Input records Start Marker

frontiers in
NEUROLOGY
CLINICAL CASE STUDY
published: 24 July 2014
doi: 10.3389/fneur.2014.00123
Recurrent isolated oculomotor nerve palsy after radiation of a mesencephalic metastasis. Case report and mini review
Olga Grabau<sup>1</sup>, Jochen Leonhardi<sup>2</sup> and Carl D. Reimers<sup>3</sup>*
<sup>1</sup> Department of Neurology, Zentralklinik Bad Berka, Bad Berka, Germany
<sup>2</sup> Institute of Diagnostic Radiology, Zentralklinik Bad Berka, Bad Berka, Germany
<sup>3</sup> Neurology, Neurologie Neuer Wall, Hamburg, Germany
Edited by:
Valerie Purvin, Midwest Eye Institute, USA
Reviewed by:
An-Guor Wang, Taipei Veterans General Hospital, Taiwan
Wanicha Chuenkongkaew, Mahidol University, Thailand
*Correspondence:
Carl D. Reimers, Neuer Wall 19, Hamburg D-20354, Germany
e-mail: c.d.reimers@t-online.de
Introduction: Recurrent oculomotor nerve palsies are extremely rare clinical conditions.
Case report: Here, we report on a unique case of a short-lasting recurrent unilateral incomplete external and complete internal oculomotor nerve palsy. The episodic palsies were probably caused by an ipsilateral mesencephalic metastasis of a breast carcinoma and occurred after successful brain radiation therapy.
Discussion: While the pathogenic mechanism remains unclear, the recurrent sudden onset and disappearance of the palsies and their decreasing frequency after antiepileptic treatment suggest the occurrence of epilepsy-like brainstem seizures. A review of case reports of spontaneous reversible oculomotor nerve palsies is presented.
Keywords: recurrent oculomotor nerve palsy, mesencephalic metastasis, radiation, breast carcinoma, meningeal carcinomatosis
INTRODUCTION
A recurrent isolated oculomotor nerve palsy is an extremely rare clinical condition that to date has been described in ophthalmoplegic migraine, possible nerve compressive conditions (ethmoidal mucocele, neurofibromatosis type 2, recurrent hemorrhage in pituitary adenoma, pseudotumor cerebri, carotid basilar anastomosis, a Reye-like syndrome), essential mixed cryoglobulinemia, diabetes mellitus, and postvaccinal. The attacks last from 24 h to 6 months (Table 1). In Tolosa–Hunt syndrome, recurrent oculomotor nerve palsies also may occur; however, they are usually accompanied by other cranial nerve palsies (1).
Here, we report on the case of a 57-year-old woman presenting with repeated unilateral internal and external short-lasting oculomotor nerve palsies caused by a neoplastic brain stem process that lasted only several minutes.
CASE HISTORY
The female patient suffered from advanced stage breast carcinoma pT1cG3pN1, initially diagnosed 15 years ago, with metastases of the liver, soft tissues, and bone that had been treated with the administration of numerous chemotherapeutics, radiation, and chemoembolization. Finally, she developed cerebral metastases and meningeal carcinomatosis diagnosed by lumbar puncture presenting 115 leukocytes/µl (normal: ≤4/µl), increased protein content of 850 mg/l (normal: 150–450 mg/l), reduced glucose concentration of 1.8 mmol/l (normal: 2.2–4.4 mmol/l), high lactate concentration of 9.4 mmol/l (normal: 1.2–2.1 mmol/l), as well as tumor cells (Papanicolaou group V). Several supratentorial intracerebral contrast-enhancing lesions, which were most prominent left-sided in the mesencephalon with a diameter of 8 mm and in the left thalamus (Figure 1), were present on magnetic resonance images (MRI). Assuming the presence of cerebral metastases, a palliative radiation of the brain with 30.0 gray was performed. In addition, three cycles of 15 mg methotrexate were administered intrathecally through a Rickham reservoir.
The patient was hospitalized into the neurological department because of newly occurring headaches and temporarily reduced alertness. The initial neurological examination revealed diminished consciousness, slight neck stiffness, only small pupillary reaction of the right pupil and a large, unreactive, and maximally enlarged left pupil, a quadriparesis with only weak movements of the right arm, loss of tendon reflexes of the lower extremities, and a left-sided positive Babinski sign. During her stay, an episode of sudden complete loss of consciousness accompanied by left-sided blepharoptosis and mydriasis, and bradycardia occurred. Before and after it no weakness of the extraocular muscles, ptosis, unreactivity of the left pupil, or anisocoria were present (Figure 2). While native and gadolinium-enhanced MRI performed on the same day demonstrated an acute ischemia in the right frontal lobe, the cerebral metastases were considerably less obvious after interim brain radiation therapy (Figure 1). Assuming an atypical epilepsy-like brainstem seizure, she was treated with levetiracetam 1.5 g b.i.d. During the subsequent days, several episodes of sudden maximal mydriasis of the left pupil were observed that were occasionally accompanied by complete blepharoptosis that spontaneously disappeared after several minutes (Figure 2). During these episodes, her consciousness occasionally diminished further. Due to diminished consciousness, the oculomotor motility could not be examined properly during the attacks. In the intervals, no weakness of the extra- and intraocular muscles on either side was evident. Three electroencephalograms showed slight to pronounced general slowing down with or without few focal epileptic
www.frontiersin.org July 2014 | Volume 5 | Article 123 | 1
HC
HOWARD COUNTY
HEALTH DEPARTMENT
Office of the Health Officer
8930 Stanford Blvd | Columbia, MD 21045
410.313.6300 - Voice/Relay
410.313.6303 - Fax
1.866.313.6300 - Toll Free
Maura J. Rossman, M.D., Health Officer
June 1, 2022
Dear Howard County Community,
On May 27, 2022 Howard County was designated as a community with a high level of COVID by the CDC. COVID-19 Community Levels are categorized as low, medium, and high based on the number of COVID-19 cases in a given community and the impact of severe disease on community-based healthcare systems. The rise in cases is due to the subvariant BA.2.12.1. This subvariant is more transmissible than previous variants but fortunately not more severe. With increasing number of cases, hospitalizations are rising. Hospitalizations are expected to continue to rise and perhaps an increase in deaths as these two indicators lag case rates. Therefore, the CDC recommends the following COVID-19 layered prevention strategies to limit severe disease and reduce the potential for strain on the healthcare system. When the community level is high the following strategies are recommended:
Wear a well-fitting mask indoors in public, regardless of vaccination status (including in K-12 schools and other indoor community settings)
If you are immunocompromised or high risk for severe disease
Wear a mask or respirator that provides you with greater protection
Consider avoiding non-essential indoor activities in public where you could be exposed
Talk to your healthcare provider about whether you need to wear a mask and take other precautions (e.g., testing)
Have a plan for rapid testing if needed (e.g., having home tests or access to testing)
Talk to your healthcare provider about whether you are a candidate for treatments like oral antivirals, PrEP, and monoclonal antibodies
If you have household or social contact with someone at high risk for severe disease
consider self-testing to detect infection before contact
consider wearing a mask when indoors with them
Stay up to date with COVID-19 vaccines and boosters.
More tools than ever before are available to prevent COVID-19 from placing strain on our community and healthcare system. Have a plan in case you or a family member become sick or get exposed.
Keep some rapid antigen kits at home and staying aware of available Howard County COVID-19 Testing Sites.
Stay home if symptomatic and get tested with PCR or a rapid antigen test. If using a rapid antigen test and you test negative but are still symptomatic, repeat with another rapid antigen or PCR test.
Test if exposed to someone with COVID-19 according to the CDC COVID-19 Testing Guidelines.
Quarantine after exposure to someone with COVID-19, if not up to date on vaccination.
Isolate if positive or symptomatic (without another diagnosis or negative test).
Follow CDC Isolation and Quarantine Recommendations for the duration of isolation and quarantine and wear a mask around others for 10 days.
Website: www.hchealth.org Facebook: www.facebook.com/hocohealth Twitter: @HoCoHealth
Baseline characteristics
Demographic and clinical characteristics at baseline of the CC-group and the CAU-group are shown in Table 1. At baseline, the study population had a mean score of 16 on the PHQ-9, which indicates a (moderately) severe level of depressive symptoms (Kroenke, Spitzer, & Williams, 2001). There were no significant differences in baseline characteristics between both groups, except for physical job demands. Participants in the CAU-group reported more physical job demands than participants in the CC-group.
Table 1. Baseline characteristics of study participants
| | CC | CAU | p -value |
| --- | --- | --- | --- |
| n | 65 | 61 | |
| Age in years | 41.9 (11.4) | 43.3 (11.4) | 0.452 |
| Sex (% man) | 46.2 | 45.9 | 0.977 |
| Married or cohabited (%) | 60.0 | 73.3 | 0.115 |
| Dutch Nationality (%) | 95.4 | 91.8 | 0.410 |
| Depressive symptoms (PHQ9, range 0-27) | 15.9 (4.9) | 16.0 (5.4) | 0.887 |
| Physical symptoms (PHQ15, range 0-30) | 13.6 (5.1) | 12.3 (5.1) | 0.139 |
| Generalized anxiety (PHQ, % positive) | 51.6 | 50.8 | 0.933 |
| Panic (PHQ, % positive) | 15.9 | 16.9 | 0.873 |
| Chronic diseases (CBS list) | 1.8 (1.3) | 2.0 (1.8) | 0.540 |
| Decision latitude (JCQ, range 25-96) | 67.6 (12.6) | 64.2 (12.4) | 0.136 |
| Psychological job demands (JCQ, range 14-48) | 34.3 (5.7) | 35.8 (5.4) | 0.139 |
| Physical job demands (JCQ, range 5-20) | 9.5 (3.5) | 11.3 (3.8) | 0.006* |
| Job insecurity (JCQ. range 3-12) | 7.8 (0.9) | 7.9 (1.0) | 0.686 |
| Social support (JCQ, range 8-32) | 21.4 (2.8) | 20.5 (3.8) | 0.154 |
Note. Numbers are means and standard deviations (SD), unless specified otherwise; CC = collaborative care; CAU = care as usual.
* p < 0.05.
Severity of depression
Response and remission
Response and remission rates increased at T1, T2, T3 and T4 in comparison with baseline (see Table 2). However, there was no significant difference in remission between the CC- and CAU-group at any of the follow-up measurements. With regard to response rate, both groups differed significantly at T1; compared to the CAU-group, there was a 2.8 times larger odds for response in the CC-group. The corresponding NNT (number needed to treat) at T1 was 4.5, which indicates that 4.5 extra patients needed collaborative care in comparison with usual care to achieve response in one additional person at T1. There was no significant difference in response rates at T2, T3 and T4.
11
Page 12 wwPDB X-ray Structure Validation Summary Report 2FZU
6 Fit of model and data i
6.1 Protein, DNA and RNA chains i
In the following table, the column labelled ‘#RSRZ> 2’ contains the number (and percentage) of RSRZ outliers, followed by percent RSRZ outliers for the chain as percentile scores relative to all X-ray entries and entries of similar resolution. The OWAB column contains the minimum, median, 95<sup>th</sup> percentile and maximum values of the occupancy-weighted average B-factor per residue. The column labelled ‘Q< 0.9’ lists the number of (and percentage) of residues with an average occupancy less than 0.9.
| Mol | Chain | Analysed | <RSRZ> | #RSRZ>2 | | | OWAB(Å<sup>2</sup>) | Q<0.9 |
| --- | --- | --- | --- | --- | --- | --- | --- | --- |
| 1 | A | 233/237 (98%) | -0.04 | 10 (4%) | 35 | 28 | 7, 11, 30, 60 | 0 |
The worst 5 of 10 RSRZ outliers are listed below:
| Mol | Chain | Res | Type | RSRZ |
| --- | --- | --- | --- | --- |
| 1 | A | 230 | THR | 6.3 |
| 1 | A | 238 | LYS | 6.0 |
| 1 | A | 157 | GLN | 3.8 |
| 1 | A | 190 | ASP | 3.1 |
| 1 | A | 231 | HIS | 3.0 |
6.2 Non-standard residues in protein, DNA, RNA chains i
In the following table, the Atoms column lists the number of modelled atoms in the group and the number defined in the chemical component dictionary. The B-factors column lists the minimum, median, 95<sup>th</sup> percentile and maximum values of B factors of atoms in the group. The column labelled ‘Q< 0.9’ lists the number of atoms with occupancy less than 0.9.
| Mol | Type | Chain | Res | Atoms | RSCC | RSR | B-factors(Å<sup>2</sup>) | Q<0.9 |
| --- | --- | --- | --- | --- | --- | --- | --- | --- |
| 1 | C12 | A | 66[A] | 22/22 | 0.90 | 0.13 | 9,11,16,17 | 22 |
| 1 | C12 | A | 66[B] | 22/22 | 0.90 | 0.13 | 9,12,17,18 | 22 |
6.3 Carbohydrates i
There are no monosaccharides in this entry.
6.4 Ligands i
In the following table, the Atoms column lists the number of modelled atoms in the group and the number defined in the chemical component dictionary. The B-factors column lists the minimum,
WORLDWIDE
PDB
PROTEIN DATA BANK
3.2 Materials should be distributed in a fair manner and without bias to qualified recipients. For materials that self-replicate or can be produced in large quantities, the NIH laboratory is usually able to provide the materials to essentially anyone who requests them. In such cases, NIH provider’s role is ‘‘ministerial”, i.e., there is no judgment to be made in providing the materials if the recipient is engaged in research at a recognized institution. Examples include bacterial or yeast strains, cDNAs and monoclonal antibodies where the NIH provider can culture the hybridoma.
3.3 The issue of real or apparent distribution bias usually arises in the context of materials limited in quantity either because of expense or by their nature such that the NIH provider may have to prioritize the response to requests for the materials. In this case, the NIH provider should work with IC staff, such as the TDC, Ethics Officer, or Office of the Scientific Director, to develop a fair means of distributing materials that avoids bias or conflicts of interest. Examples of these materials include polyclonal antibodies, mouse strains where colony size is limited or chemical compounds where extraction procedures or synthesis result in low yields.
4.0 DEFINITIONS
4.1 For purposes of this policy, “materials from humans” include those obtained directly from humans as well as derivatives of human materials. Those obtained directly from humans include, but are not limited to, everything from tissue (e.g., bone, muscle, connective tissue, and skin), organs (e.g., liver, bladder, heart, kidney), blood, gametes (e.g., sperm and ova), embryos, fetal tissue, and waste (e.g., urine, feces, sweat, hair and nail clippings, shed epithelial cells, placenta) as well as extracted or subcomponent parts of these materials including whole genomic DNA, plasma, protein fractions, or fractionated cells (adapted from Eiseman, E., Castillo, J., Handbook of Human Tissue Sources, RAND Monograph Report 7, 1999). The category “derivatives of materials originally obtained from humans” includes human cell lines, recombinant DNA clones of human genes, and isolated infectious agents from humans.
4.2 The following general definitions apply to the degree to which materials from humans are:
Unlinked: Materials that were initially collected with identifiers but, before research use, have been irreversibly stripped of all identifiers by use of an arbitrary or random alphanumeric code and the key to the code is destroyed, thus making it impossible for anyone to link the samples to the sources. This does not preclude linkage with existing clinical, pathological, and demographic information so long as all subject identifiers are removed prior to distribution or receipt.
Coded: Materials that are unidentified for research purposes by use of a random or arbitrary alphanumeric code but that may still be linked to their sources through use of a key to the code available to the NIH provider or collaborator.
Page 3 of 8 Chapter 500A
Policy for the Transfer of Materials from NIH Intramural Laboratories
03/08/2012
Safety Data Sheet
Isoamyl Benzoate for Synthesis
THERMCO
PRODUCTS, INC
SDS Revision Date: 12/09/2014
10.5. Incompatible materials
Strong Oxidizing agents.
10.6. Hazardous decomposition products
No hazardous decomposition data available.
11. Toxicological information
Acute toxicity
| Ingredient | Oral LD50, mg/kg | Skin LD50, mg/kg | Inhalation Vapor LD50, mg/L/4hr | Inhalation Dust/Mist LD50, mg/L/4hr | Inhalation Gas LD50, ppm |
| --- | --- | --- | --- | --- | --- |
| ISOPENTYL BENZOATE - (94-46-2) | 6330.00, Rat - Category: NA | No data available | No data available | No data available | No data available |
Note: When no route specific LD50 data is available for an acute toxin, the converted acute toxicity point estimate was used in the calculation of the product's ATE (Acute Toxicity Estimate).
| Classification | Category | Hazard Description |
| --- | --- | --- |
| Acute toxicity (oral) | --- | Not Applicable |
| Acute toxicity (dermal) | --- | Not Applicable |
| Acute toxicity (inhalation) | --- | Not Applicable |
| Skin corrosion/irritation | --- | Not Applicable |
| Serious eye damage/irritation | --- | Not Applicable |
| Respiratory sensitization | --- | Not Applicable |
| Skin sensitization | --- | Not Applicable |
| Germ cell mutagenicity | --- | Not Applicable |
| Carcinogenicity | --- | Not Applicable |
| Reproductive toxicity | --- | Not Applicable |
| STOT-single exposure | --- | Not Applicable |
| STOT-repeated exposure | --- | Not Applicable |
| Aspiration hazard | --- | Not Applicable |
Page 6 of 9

Input records End Marker

## Your task
After locating the line that contains "STOT-single exposure | --- | Not Applicable |", output it and the remaining lines of the material above, exactly as they read.

## Output
| STOT-single exposure | --- | Not Applicable |
| STOT-repeated exposure | --- | Not Applicable |
| Aspiration hazard | --- | Not Applicable |
Page 6 of 9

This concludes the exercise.